▶ _Instructions to follow_
Rewrite the lines of every item below, switching each "Clement Supercenter" to "Main Showroom" and leaving everything else unchanged.

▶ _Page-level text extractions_
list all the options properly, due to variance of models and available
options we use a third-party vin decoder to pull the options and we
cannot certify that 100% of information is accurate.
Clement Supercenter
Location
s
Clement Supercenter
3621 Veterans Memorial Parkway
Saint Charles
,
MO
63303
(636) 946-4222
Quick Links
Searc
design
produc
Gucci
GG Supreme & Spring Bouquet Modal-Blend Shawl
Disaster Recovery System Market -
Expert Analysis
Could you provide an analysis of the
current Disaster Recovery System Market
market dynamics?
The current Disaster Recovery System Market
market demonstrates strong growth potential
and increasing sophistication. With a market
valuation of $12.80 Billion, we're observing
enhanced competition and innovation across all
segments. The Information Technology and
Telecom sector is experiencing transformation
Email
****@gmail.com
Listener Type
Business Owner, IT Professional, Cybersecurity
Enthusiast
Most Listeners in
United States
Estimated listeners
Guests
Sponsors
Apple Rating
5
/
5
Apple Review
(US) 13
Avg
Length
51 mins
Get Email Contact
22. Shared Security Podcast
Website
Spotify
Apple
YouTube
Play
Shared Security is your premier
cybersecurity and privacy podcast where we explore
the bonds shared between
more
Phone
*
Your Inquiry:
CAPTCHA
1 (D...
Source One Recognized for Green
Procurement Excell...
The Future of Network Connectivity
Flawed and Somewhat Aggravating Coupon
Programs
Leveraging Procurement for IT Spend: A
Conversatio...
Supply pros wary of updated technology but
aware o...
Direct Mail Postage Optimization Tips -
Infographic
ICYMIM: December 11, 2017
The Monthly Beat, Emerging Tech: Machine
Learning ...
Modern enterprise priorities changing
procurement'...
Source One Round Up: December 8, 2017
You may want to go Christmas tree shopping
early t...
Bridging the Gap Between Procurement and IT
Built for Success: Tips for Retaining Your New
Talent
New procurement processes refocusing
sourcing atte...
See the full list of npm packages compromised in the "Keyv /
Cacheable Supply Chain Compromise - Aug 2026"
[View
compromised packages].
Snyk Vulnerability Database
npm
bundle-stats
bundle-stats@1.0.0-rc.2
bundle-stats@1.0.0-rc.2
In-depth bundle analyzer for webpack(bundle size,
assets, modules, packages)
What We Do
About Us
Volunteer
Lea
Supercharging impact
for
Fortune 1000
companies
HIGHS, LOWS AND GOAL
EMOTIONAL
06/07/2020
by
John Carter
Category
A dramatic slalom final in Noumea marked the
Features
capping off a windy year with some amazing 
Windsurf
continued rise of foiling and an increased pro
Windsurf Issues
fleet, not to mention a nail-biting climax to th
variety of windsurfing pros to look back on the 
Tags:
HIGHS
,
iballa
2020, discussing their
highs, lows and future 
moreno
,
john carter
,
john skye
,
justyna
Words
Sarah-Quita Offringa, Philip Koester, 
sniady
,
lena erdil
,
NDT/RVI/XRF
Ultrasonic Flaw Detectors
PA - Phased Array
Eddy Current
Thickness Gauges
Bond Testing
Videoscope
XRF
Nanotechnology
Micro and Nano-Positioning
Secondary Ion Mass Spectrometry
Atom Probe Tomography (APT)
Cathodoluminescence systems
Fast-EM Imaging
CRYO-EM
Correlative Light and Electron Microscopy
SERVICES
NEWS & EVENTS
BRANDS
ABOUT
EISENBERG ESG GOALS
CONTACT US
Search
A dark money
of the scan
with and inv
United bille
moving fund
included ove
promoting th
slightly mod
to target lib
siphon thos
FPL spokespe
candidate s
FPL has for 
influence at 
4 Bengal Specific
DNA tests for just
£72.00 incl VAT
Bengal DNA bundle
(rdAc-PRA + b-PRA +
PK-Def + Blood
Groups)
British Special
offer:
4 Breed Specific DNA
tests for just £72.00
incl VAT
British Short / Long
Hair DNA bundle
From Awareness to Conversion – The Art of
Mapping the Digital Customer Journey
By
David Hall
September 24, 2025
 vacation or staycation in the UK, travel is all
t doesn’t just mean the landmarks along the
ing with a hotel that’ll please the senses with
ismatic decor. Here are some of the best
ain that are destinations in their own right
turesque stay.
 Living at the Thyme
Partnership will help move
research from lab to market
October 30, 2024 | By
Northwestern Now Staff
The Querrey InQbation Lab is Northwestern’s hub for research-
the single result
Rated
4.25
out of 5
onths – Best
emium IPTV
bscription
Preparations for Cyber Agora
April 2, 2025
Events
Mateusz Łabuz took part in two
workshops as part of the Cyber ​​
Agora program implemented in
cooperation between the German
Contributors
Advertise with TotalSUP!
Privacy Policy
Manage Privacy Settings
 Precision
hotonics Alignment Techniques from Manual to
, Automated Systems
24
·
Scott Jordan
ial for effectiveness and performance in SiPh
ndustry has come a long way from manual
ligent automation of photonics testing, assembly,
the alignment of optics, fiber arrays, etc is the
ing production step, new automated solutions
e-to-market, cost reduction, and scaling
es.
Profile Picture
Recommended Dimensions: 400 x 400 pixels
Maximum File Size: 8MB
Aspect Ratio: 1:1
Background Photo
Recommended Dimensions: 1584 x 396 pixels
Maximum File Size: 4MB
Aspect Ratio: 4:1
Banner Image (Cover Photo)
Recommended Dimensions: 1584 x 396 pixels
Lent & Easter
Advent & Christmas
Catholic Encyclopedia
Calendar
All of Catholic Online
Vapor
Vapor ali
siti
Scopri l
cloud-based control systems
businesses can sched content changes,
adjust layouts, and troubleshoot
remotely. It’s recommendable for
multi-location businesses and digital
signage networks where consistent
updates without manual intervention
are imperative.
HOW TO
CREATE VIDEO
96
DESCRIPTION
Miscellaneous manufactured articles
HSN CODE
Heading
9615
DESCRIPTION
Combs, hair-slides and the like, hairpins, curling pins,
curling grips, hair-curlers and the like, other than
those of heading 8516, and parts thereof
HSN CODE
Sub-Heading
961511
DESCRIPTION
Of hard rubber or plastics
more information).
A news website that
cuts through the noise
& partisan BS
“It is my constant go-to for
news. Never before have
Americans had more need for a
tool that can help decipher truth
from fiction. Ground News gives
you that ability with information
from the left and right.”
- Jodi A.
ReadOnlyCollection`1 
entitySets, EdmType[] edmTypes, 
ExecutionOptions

▶ _Written solution_
list all the options properly, due to variance of models and available
options we use a third-party vin decoder to pull the options and we
cannot certify that 100% of information is accurate.
Main Showroom
Location
s
Main Showroom
3621 Veterans Memorial Parkway
Saint Charles
,
MO
63303
(636) 946-4222
Quick Links
Searc
design
produc
Gucci
GG Supreme & Spring Bouquet Modal-Blend Shawl
Disaster Recovery System Market -
Expert Analysis
Could you provide an analysis of the
current Disaster Recovery System Market
market dynamics?
The current Disaster Recovery System Market
market demonstrates strong growth potential
and increasing sophistication. With a market
valuation of $12.80 Billion, we're observing
enhanced competition and innovation across all
segments. The Information Technology and
Telecom sector is experiencing transformation
Email
****@gmail.com
Listener Type
Business Owner, IT Professional, Cybersecurity
Enthusiast
Most Listeners in
United States
Estimated listeners
Guests
Sponsors
Apple Rating
5
/
5
Apple Review
(US) 13
Avg
Length
51 mins
Get Email Contact
22. Shared Security Podcast
Website
Spotify
Apple
YouTube
Play
Shared Security is your premier
cybersecurity and privacy podcast where we explore
the bonds shared between
more
Phone
*
Your Inquiry:
CAPTCHA
1 (D...
Source One Recognized for Green
Procurement Excell...
The Future of Network Connectivity
Flawed and Somewhat Aggravating Coupon
Programs
Leveraging Procurement for IT Spend: A
Conversatio...
Supply pros wary of updated technology but
aware o...
Direct Mail Postage Optimization Tips -
Infographic
ICYMIM: December 11, 2017
The Monthly Beat, Emerging Tech: Machine
Learning ...
Modern enterprise priorities changing
procurement'...
Source One Round Up: December 8, 2017
You may want to go Christmas tree shopping
early t...
Bridging the Gap Between Procurement and IT
Built for Success: Tips for Retaining Your New
Talent
New procurement processes refocusing
sourcing atte...
See the full list of npm packages compromised in the "Keyv /
Cacheable Supply Chain Compromise - Aug 2026"
[View
compromised packages].
Snyk Vulnerability Database
npm
bundle-stats
bundle-stats@1.0.0-rc.2
bundle-stats@1.0.0-rc.2
In-depth bundle analyzer for webpack(bundle size,
assets, modules, packages)
What We Do
About Us
Volunteer
Lea
Supercharging impact
for
Fortune 1000
companies
HIGHS, LOWS AND GOAL
EMOTIONAL
06/07/2020
by
John Carter
Category
A dramatic slalom final in Noumea marked the
Features
capping off a windy year with some amazing 
Windsurf
continued rise of foiling and an increased pro
Windsurf Issues
fleet, not to mention a nail-biting climax to th
variety of windsurfing pros to look back on the 
Tags:
HIGHS
,
iballa
2020, discussing their
highs, lows and future 
moreno
,
john carter
,
john skye
,
justyna
Words
Sarah-Quita Offringa, Philip Koester, 
sniady
,
lena erdil
,
NDT/RVI/XRF
Ultrasonic Flaw Detectors
PA - Phased Array
Eddy Current
Thickness Gauges
Bond Testing
Videoscope
XRF
Nanotechnology
Micro and Nano-Positioning
Secondary Ion Mass Spectrometry
Atom Probe Tomography (APT)
Cathodoluminescence systems
Fast-EM Imaging
CRYO-EM
Correlative Light and Electron Microscopy
SERVICES
NEWS & EVENTS
BRANDS
ABOUT
EISENBERG ESG GOALS
CONTACT US
Search
A dark money
of the scan
with and inv
United bille
moving fund
included ove
promoting th
slightly mod
to target lib
siphon thos
FPL spokespe
candidate s
FPL has for 
influence at 
4 Bengal Specific
DNA tests for just
£72.00 incl VAT
Bengal DNA bundle
(rdAc-PRA + b-PRA +
PK-Def + Blood
Groups)
British Special
offer:
4 Breed Specific DNA
tests for just £72.00
incl VAT
British Short / Long
Hair DNA bundle
From Awareness to Conversion – The Art of
Mapping the Digital Customer Journey
By
David Hall
September 24, 2025
 vacation or staycation in the UK, travel is all
t doesn’t just mean the landmarks along the
ing with a hotel that’ll please the senses with
ismatic decor. Here are some of the best
ain that are destinations in their own right
turesque stay.
 Living at the Thyme
Partnership will help move
research from lab to market
October 30, 2024 | By
Northwestern Now Staff
The Querrey InQbation Lab is Northwestern’s hub for research-
the single result
Rated
4.25
out of 5
onths – Best
emium IPTV
bscription
Preparations for Cyber Agora
April 2, 2025
Events
Mateusz Łabuz took part in two
workshops as part of the Cyber ​​
Agora program implemented in
cooperation between the German
Contributors
Advertise with TotalSUP!
Privacy Policy
Manage Privacy Settings
 Precision
hotonics Alignment Techniques from Manual to
, Automated Systems
24
·
Scott Jordan
ial for effectiveness and performance in SiPh
ndustry has come a long way from manual
ligent automation of photonics testing, assembly,
the alignment of optics, fiber arrays, etc is the
ing production step, new automated solutions
e-to-market, cost reduction, and scaling
es.
Profile Picture
Recommended Dimensions: 400 x 400 pixels
Maximum File Size: 8MB
Aspect Ratio: 1:1
Background Photo
Recommended Dimensions: 1584 x 396 pixels
Maximum File Size: 4MB
Aspect Ratio: 4:1
Banner Image (Cover Photo)
Recommended Dimensions: 1584 x 396 pixels
Lent & Easter
Advent & Christmas
Catholic Encyclopedia
Calendar
All of Catholic Online
Vapor
Vapor ali
siti
Scopri l
cloud-based control systems
businesses can sched content changes,
adjust layouts, and troubleshoot
remotely. It’s recommendable for
multi-location businesses and digital
signage networks where consistent
updates without manual intervention
are imperative.
HOW TO
CREATE VIDEO
96
DESCRIPTION
Miscellaneous manufactured articles
HSN CODE
Heading
9615
DESCRIPTION
Combs, hair-slides and the like, hairpins, curling pins,
curling grips, hair-curlers and the like, other than
those of heading 8516, and parts thereof
HSN CODE
Sub-Heading
961511
DESCRIPTION
Of hard rubber or plastics
more information).
A news website that
cuts through the noise
& partisan BS
“It is my constant go-to for
news. Never before have
Americans had more need for a
tool that can help decipher truth
from fiction. Ground News gives
you that ability with information
from the left and right.”
- Jodi A.
ReadOnlyCollection`1 
entitySets, EdmType[] edmTypes, 
ExecutionOptions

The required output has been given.